Dataset entries:
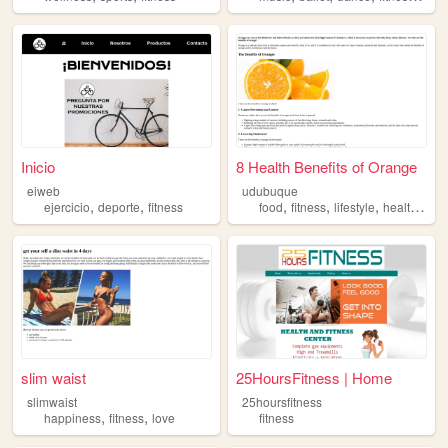
Inicio
8 Health Benefits of Orange
eiweb
udubuque
,
,
,
,
,
,
ejercicio
deporte
fitness
food
fitness
lifestyle
health
arts
slim waist
25HoursFitness | Home
slimwaist
25hoursfitness
,
,
happiness
fitness
love
fitness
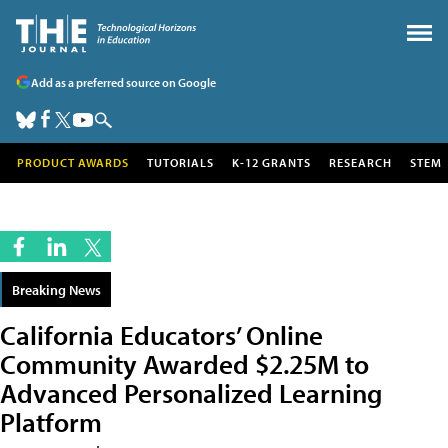
Add as a preferred source on Google
PRODUCT AWARDS
TUTORIALS
K-12 GRANTS
RESEARCH
STEM
Breaking News
California Educators’ Online
Community Awarded $2.25M to
Advanced Personalized Learning
Platform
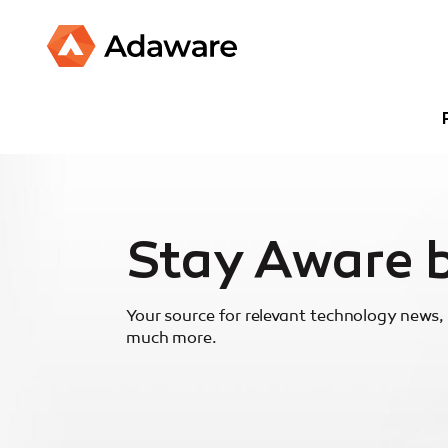
Stay Aware 
Your source for relevant technology news, 
much more.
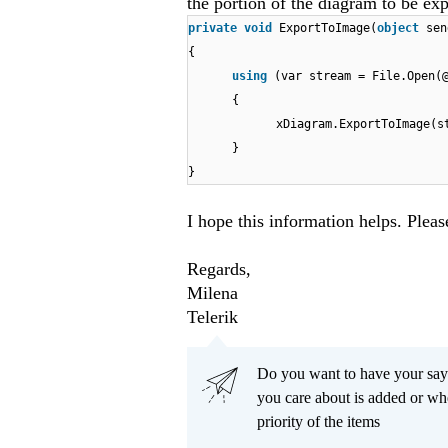
the portion of the diagram to be ex
private
void
ExportToImage(
object
sen
{
using
(var stream = File.Open(
{
xDiagram.ExportToImage(s
}
}
I hope this information helps. Pleas
Regards,
Milena
Telerik
Do you want to have your say
you care about is added or wh
priority of the items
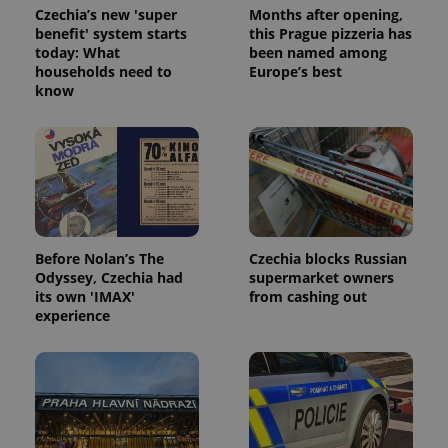
Czechia’s new 'super
Months after opening,
benefit' system starts
this Prague pizzeria has
today: What
been named among
households need to
Europe’s best
know
Google
Privacy Policy
ex_polls
.expats.cz
1 
Before Nolan’s The
Czechia blocks Russian
Odyssey, Czechia had
supermarket owners
its own 'IMAX'
from cashing out
experience
add_logo_profile_modal_displayed
.expats.cz
1 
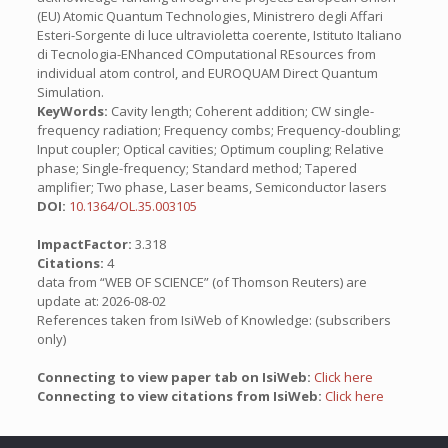
(EU) Atomic Quantum Technologies, Ministrero degli Affari
Esteri-Sorgente di luce ultravioletta coerente, Istituto Italiano
di Tecnologia-ENhanced COmputational REsources from
individual atom control, and EUROQUAM Direct Quantum
Simulation.
KeyWords:
Cavity length; Coherent addition; CW single-
frequency radiation; Frequency combs; Frequency-doubling;
Input coupler; Optical cavities; Optimum coupling; Relative
phase; Single-frequency; Standard method; Tapered
amplifier; Two phase, Laser beams, Semiconductor lasers
DOI:
10.1364/OL.35.003105
ImpactFactor:
3.318
Citations:
4
data from “WEB OF SCIENCE” (of Thomson Reuters) are
update at: 2026-08-02
References taken from IsiWeb of Knowledge: (subscribers
only)
Connecting to view paper tab on IsiWeb:
Click here
Connecting to view citations from IsiWeb:
Click here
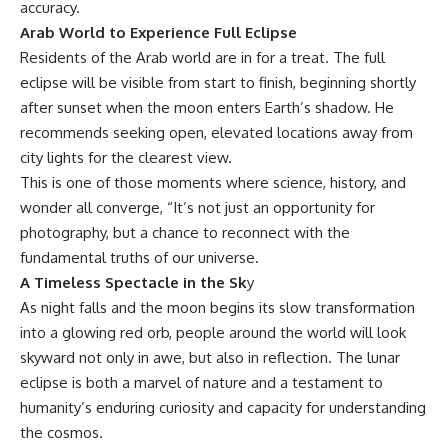
accuracy.
Arab World to Experience Full Eclipse
Residents of the Arab world are in for a treat. The full
eclipse will be visible from start to finish, beginning shortly
after sunset when the moon enters Earth’s shadow. He
recommends seeking open, elevated locations away from
city lights for the clearest view.
This is one of those moments where science, history, and
wonder all converge, “It’s not just an opportunity for
photography, but a chance to reconnect with the
fundamental truths of our universe.
A Timeless Spectacle in the Sk
y
As night falls and the moon begins its slow transformation
into a glowing red orb, people around the world will look
skyward not only in awe, but also in reflection. The lunar
eclipse is both a marvel of nature and a testament to
humanity’s enduring curiosity and capacity for understanding
the cosmos.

TASK
Locate every line in the rows above that contains the word "moon" and copy each of those lines.

TASK OUTPUT
after sunset when the moon enters Earth’s shadow. He
As night falls and the moon begins its slow transformation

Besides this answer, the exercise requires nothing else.